TORONTO (miningweekly.com) – Former Premier of Ontario and chief negotiator for the Matawa First Nations Bob Rae told delegates at the Prospectors and Developers Association of Canada conference that greater efforts are needed to embed the practice of consultation and accommodation between the mining sector and Canada’s First Nations communities.

Equally, the First Nations must be able to provide answers when a company approaches to consult. “[The] First Nations have to ask themselves: ‘what shall we say when we‘re asked our opinion? What do we say when we’re consulted?’” Rae said on Tuesday. “It’s not easy, but it is essential.”

Rae acknowledged that the duty to consult and engage still has many imprecisions, often because the foundations of best practice continue to be solidified, frequently through the court system. “People say: ‘what does it mean that there’s a duty to accommodate and consult? How, why does it [work]?’ … As frustrating as that is, these issues are still going to be litigated. It’s still a contested area of the law,” he said.

Fitting into this, both federal and provincial governments should work towards strengthening and streamlining the framework that facilitates accommodation. “Governments must create a process that helps to define, for companies and for First Nations, exactly how the process of accommodation is supposed to take place. What is the discussion? How is it supposed to happen? How do we make it happen?” he said.
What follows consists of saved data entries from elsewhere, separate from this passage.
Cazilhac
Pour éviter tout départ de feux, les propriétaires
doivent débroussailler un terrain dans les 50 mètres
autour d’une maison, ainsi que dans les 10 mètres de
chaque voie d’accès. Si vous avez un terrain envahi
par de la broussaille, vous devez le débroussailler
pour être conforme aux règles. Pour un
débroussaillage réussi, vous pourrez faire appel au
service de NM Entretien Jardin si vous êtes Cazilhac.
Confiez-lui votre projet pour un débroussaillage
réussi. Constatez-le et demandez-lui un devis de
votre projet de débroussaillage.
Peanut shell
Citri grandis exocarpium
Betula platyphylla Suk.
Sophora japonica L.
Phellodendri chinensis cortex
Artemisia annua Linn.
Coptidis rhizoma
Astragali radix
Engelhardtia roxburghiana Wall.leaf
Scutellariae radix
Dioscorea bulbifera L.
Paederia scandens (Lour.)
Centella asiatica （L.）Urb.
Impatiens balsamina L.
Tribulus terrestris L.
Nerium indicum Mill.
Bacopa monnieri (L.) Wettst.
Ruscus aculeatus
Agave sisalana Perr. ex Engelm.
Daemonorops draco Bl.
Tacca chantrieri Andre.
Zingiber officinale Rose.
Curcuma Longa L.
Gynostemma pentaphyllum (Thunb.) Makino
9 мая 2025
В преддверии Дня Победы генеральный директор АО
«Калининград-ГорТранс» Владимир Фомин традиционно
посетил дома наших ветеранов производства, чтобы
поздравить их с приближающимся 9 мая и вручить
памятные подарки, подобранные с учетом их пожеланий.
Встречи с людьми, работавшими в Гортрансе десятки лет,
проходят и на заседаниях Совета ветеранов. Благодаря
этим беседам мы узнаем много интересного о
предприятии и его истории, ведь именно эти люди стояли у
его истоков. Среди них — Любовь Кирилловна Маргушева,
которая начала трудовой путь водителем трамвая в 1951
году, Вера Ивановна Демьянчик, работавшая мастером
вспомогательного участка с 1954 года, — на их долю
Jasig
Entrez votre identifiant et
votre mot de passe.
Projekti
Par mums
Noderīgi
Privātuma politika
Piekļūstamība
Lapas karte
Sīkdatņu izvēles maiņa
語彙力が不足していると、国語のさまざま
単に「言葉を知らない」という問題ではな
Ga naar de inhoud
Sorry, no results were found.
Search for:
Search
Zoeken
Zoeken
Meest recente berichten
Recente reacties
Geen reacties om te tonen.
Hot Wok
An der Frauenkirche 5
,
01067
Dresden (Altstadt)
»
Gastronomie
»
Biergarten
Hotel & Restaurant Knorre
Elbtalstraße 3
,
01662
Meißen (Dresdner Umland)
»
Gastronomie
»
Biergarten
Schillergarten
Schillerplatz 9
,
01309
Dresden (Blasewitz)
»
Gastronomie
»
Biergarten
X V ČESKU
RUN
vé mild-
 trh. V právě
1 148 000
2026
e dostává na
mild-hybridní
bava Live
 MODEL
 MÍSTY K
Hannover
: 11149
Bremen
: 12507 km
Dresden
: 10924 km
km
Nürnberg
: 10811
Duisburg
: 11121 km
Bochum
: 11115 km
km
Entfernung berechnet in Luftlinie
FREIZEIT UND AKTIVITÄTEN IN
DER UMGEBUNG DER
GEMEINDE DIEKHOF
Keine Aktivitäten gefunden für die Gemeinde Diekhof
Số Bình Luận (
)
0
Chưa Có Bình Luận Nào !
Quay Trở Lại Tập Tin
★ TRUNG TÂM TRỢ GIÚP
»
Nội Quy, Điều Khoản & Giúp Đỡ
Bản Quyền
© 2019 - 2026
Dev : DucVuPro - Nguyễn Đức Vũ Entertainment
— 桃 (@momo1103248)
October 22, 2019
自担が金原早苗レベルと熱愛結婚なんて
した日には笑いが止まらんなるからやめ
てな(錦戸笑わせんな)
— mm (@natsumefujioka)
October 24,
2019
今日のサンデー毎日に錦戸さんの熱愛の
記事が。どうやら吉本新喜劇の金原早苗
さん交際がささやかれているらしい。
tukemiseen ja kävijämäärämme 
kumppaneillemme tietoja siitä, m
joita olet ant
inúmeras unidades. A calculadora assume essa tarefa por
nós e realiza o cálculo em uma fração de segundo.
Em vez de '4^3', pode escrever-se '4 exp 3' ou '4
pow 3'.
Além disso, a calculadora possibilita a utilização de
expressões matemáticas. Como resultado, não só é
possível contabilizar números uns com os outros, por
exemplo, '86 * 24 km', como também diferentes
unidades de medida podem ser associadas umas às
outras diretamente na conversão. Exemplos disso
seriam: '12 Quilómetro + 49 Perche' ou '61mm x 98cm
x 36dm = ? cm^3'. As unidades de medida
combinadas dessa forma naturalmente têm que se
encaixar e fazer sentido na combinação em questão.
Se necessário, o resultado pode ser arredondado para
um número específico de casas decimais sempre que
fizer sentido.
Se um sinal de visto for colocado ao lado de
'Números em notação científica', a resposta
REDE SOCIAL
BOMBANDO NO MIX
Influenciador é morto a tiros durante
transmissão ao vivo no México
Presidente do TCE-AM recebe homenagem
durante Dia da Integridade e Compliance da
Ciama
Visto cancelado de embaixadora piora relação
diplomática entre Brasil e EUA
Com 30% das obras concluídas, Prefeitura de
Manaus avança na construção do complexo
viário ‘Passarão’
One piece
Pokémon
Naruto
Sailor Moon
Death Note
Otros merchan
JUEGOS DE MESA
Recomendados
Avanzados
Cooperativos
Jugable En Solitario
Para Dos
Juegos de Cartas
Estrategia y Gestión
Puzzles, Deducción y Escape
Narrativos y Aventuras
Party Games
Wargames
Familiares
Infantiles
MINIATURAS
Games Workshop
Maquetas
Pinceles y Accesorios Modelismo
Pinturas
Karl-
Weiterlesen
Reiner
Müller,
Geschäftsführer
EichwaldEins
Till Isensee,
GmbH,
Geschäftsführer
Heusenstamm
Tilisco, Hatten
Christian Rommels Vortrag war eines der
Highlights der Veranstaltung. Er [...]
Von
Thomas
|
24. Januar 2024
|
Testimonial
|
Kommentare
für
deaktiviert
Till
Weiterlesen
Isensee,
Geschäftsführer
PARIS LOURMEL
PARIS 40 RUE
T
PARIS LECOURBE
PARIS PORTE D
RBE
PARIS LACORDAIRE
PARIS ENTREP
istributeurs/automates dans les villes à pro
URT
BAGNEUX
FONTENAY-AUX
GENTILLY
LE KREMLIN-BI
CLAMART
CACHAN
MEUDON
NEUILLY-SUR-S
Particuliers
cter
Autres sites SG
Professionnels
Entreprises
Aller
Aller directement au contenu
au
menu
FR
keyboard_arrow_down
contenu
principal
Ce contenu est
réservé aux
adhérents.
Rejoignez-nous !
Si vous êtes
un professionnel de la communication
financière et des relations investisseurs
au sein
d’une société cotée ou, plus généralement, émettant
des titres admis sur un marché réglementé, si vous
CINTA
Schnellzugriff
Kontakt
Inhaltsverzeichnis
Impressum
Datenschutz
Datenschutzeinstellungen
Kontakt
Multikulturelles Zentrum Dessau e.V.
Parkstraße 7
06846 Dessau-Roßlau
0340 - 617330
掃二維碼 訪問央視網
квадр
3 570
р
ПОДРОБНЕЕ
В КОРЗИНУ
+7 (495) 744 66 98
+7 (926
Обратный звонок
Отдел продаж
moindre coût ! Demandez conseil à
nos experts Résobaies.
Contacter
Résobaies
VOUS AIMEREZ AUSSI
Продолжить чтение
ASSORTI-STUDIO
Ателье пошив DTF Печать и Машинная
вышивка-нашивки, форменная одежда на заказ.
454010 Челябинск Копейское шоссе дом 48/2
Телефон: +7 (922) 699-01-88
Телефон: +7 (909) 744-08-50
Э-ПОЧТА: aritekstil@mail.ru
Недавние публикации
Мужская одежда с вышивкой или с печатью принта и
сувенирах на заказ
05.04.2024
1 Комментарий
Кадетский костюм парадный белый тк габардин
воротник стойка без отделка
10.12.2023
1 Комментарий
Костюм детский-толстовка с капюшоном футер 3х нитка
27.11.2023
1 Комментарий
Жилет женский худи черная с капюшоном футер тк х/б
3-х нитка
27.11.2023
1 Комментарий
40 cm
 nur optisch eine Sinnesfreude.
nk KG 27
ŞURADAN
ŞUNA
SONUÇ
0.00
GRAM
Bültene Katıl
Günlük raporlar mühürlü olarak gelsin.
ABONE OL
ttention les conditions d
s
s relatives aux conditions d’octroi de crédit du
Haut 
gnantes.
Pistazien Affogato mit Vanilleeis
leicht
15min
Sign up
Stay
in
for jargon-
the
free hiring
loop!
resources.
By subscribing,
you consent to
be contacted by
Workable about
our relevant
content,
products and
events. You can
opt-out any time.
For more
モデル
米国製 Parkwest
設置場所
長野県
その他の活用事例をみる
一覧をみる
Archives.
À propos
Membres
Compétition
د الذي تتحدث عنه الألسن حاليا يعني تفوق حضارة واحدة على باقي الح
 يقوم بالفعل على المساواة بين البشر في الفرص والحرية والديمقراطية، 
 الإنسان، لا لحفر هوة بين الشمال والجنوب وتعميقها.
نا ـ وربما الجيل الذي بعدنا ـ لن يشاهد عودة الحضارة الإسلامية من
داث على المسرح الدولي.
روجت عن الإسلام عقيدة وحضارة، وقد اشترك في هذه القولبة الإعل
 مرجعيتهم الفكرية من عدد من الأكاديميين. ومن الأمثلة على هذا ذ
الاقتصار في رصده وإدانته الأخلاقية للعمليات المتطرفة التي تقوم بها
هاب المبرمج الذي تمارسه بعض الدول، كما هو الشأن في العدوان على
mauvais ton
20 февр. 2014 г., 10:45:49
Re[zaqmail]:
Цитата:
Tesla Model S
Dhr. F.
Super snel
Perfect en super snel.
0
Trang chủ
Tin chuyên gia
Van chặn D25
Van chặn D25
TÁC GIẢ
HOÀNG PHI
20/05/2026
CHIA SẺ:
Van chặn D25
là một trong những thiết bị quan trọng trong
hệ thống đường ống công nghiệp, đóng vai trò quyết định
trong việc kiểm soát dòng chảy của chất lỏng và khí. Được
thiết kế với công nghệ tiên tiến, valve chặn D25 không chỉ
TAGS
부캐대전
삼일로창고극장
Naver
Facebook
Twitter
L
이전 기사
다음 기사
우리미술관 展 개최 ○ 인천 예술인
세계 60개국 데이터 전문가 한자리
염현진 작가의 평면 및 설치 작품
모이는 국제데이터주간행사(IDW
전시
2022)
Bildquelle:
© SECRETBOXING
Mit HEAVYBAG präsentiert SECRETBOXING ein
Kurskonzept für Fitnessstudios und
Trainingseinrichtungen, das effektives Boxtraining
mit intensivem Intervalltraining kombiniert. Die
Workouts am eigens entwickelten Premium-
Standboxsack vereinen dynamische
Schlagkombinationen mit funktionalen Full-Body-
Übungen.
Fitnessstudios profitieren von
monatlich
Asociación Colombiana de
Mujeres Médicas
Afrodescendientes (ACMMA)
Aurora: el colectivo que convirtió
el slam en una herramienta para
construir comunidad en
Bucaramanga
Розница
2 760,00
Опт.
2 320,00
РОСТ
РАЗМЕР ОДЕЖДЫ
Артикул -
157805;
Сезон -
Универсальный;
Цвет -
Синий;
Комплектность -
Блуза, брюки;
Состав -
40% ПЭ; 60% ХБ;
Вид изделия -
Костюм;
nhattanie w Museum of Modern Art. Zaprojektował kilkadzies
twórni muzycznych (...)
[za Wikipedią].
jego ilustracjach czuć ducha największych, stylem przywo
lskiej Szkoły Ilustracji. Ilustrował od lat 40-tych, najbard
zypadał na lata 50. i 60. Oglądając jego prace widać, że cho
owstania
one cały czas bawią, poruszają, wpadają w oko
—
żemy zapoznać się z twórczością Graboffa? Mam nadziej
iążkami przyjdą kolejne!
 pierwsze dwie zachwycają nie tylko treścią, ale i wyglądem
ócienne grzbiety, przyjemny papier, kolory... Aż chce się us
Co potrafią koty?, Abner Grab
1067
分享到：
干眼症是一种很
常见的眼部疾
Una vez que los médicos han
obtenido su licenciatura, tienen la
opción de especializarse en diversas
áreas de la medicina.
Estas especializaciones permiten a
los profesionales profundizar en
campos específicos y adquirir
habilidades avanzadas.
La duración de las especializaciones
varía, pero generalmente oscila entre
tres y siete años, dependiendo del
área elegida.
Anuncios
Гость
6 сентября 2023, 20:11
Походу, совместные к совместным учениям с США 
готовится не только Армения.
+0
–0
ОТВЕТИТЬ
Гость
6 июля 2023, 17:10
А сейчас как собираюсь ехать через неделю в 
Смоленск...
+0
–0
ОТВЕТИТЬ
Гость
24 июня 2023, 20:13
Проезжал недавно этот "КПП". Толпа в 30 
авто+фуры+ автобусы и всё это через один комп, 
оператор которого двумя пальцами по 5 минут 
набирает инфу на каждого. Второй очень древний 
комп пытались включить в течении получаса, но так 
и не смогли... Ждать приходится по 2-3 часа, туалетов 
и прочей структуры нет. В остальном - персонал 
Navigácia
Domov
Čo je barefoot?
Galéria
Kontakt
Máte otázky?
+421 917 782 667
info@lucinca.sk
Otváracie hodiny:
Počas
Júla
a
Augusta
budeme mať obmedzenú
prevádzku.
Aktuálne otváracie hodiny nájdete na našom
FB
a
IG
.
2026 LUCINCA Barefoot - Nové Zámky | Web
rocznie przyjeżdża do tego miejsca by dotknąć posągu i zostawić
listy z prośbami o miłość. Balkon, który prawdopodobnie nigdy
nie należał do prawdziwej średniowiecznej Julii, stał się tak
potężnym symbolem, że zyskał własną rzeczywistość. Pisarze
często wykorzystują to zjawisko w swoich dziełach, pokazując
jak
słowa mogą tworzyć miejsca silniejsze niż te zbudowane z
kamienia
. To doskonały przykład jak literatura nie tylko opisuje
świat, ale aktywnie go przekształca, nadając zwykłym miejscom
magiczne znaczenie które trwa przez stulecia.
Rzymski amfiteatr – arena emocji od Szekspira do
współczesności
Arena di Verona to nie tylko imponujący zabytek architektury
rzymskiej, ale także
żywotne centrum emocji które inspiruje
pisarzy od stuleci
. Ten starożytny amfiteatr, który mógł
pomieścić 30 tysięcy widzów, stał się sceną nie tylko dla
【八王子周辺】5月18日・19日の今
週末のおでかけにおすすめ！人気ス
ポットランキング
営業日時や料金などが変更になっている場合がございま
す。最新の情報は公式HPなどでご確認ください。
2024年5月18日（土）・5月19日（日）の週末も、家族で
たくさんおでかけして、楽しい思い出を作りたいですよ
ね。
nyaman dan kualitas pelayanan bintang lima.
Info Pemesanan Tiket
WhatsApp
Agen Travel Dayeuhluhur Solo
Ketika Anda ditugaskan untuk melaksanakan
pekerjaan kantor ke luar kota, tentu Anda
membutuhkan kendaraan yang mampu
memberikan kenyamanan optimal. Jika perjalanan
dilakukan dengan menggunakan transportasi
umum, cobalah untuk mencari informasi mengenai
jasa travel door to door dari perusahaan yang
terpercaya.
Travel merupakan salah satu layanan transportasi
In many instances, a change in mindset is required within various government bodies and departments, particularly those involved in Canada’s far north, to consider First Nations communities as partners in progress, not just as stakeholders.

In addition, provinces that have historic treaties with the First Nations would do well to examine those provinces that do not, such as Quebec and British Columbia, and examine how they have often been able to push through changes at a faster and often more dynamic pace.

“Where is revenue sharing today? It’s happening in Quebec, in British Columbia, the Yukon, the Northwest Territories, and it’s happening in Nunavut. Why? Because they can improvise and they can create change, and they can make change happen,” Rae said.

“The institutional resistance to change … in the treaty provinces is a particular challenge,” he said. “It’s a challenge we’re facing in the Ring of Fire and a challenge we’re going to face in a number of other [areas] as time goes on.”

In considering the Ring of Fire, Rae stressed that the focal points for discussion will continue to centre on the wellbeing of aboriginal communities, the environment, infrastructure and revenue sharing. “Those are going to be the critical areas of discussion that are going to be addressed,” he said.

“[This will] allow for some precedent-setting approaches, which I hope will be helpful for other jurisdictions,” he added.

“There is no other route but that of creating sustainable partnerships,” he concluded. “The alternatives are simply lousy: spending your life in court, which is not good for anyone.”